Records for this task =>

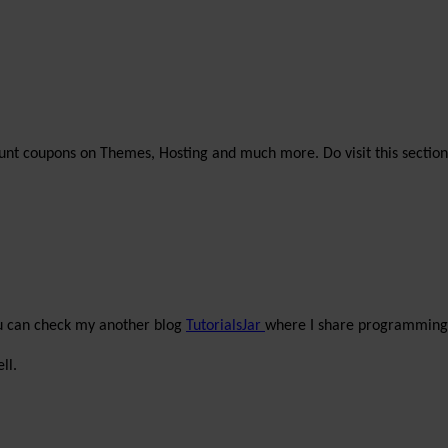
unt coupons on Themes, Hosting and much more. Do visit this section
ou can check my another blog
TutorialsJar
where I share programming 
ll.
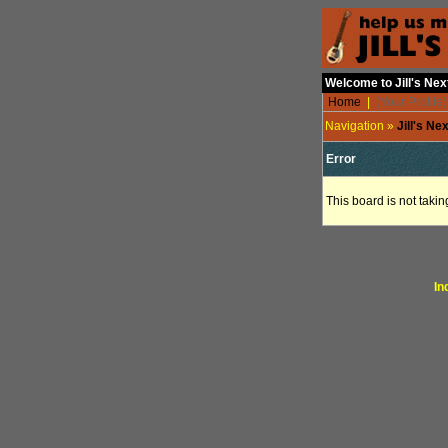
Welcome to Jill's Ne
Home
|
(Your Profile)
Navigation »
Jill's N
Error
This board is not takin
In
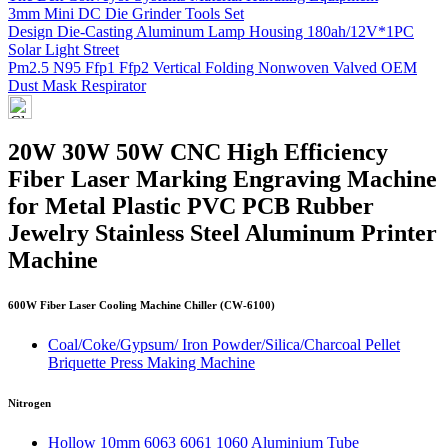
3mm Mini DC Die Grinder Tools Set
Design Die-Casting Aluminum Lamp Housing 180ah/12V*1PC
Solar Light Street
Pm2.5 N95 Ffp1 Ffp2 Vertical Folding Nonwoven Valved OEM
Dust Mask Respirator
20W 30W 50W CNC High Efficiency
Fiber Laser Marking Engraving Machine
for Metal Plastic PVC PCB Rubber
Jewelry Stainless Steel Aluminum Printer
Machine
600W Fiber Laser Cooling Machine Chiller (CW-6100)
Coal/Coke/Gypsum/ Iron Powder/Silica/Charcoal Pellet
Briquette Press Making Machine
Nitrogen
Hollow 10mm 6063 6061 1060 Aluminium Tube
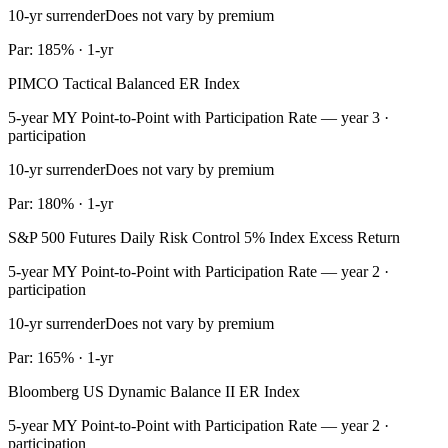
10-yr surrender
Does not vary by premium
Par: 185% · 1-yr
PIMCO Tactical Balanced ER Index
5-year MY Point-to-Point with Participation Rate — year 3 ·
participation
10-yr surrender
Does not vary by premium
Par: 180% · 1-yr
S&P 500 Futures Daily Risk Control 5% Index Excess Return
5-year MY Point-to-Point with Participation Rate — year 2 ·
participation
10-yr surrender
Does not vary by premium
Par: 165% · 1-yr
Bloomberg US Dynamic Balance II ER Index
5-year MY Point-to-Point with Participation Rate — year 2 ·
participation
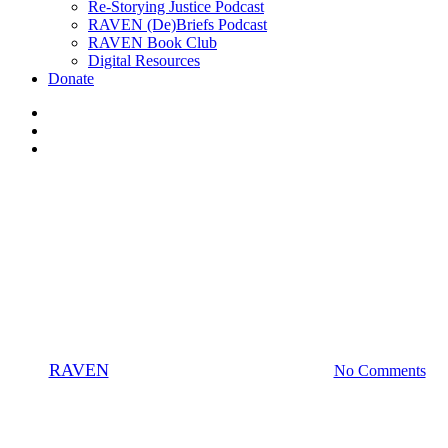
Re-Storying Justice Podcast
RAVEN (De)Briefs Podcast
RAVEN Book Club
Digital Resources
Donate
x-
twitter
facebook
instagram
Businesses
News
7 Indigenous Businesses the
RAVEN Community Loves
By
RAVEN
August 19, 2020
January 21st, 2025
No Comments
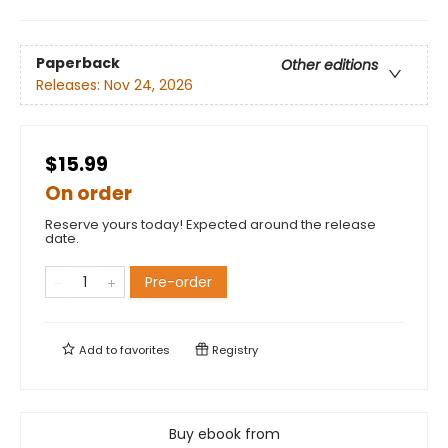
Paperback
Other editions
Releases:
Nov 24, 2026
$15.99
On order
Reserve yours today! Expected around the release
date.
Pre-order
Add to
favorites
Registry
Buy ebook from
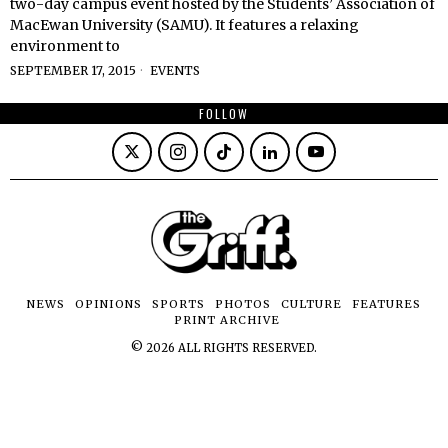
two-day campus event hosted by the Students’ Association of
MacEwan University (SAMU). It features a relaxing
environment to
SEPTEMBER 17, 2015
EVENTS
FOLLOW
NEWS
OPINIONS
SPORTS
PHOTOS
CULTURE
FEATURES
PRINT ARCHIVE
©
2026
ALL RIGHTS RESERVED.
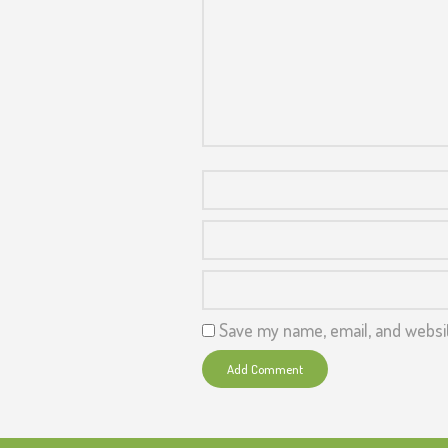
Save my name, email, and websit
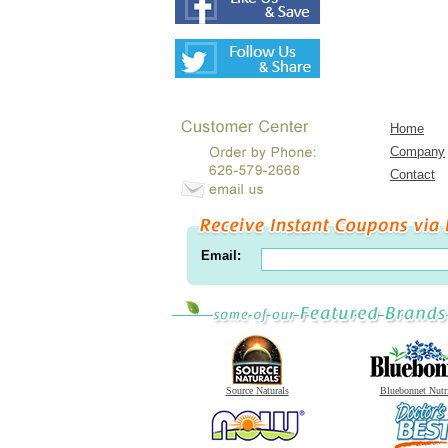
Home
Company
Contact
Email:
Source Naturals
Bluebonnet Nutr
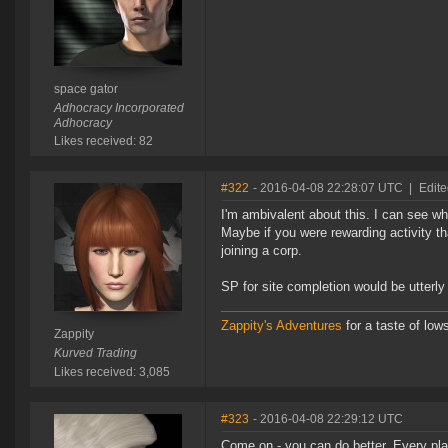
space gator
Adhocracy Incorporated
Adhocracy
Likes received: 82
#322
- 2016-04-08 22:28:07 UTC
|
Edite
I'm ambivalent about this. I can see wh
Maybe if you were rewarding activity th
joining a corp.
SP for site completion would be utterly t
Zappity's Adventures
for a taste of low
Zappity
Kurved Trading
Likes received: 3,085
#323
- 2016-04-08 22:29:12 UTC
Come on - you can do better. Every pla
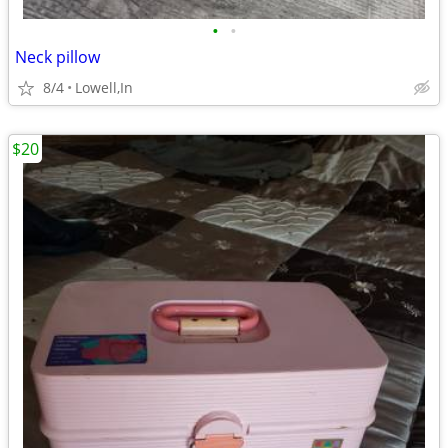
•
•
Neck pillow
8/4
Lowell,In
$20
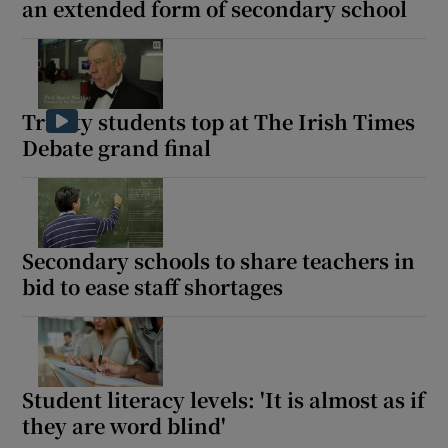
an extended form of secondary school
Trinity students top at The Irish Times
Debate grand final
Secondary schools to share teachers in
bid to ease staff shortages
Student literacy levels: 'It is almost as if
they are word blind'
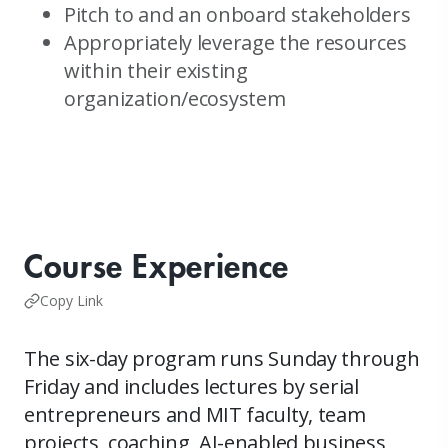
Pitch to and an onboard stakeholders
Appropriately leverage the resources
within their existing
organization/ecosystem
Course Experience
Copy Link
The six-day program runs Sunday through
Friday and includes lectures by serial
entrepreneurs and MIT faculty, team
projects, coaching, AI-enabled business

Instruction =>
If a line of the entries holds the word "share", copy it out.

Answer area =>
where I share programming 
Secondary schools to share teachers in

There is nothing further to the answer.